* _作業内容_
以下の花留学についての文章のうち、「という方もいると思います。そういう方は、」を含む語句で始まり「というような方法です。」で終わる部分を、一字一句変えずに書き写してください。

* _提示された抜粋_

━━━━

花留学するには
あらかじめお断りしておきますが、管理人自身には、花留学の経験はありません。花関連の勉強で留学体験のある知人なら、ほんの数人ですが身近にいるので、話を聞いたことならばあります。しかし、それらはすべて伝聞情報ですので、自らの体験を語ることはできません。
この記事では、そのような「聞いた話」と、巷にあるフラワースクールの花留学情報などをまとめてみました。(色々と情報が足りない部分もありますので、今後も情報を追記していく予定です)
※花留学で学べることは、主に「フラワーアレンジメント」「ブライダルフラワー」「プリザーブドフラワー」「フローリスト技術」「ガーデニング」などです。ハーブ関係は、「花の技術」よりも、「アロマ技術」寄りのものが主のようです。
何を目的に、どこの国に花留学するか
留学したいと思うときには、具体的に何をしたいのかが決まっている方がほとんどだと思います。
しかし、中には、
「とにかく海外に行きたい」
「留学すること自体が目的だ」
という方もいると思います。そういう方は、
「自分はどこの国で何を勉強するのか?」
というところから決めていかなければなりません。以下の考え方は、ほんの一例ですが、参考になさってください。
【1】本場へ花留学する
そのジャンルの本場へ行くというのは、一番王道な留学ではないかと思います。
花で「本場へ行く」なら、たとえば、
英国式フラワーアレンジメントを学びにイギリスに行くとか、
オランダスタイルのフラワーアレンジメントを学びにオランダに行く、
というような方法です。
自分がすでに習っているもの、または、まだ習っていないが興味があるものの、本場の国に行ってみるのはどうでしょうか。

━━━━

(データセットのエントリー)
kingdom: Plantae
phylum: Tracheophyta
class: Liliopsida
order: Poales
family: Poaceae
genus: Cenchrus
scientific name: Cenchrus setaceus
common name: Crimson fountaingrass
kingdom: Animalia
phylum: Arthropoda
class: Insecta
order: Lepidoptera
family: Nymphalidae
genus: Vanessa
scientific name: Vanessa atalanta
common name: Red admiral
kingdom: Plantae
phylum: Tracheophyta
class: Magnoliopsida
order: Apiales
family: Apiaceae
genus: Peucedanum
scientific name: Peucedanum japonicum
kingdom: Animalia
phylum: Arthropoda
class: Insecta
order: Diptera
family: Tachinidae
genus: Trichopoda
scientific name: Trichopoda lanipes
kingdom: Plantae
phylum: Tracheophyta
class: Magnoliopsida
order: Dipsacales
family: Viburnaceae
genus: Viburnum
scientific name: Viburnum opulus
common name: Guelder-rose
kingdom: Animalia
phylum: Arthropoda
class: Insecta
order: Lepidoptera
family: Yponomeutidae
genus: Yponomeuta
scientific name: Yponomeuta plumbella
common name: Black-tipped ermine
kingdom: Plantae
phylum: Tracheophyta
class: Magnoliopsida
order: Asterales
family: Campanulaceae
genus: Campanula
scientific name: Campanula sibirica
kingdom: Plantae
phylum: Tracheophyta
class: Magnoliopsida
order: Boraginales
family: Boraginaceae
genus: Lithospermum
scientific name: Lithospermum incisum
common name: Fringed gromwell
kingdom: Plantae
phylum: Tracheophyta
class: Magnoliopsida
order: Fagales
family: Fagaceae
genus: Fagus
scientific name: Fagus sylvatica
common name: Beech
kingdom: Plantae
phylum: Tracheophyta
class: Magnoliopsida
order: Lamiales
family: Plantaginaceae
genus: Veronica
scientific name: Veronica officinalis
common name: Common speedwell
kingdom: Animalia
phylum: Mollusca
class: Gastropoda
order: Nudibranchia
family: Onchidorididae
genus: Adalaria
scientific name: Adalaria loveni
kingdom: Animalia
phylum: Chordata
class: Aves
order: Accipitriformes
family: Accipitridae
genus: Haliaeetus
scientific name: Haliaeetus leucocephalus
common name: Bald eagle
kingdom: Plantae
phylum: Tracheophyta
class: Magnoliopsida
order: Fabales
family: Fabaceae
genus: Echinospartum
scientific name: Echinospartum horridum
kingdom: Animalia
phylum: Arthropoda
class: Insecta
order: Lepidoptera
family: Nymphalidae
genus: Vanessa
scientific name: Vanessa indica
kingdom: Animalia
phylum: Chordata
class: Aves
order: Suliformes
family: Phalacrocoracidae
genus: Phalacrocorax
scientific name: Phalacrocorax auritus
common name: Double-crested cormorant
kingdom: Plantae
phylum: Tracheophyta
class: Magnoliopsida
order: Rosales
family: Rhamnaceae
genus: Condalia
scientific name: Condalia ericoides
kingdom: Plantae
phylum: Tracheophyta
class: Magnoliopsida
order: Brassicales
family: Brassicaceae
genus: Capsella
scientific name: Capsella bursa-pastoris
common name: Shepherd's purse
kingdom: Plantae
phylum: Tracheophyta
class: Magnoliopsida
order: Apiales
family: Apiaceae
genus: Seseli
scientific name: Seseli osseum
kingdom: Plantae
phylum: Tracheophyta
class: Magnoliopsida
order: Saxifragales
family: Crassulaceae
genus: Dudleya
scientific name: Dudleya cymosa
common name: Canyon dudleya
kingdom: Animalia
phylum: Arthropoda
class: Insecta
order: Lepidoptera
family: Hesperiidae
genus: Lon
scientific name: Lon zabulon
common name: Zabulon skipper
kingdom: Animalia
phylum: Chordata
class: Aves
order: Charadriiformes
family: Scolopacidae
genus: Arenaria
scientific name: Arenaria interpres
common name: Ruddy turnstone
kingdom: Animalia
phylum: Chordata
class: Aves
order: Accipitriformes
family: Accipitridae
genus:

━━━━

* _作業結果_
という方もいると思います。そういう方は、
「自分はどこの国で何を勉強するのか?」
というところから決めていかなければなりません。以下の考え方は、ほんの一例ですが、参考になさってください。
【1】本場へ花留学する
そのジャンルの本場へ行くというのは、一番王道な留学ではないかと思います。
花で「本場へ行く」なら、たとえば、
英国式フラワーアレンジメントを学びにイギリスに行くとか、
オランダスタイルのフラワーアレンジメントを学びにオランダに行く、
というような方法です。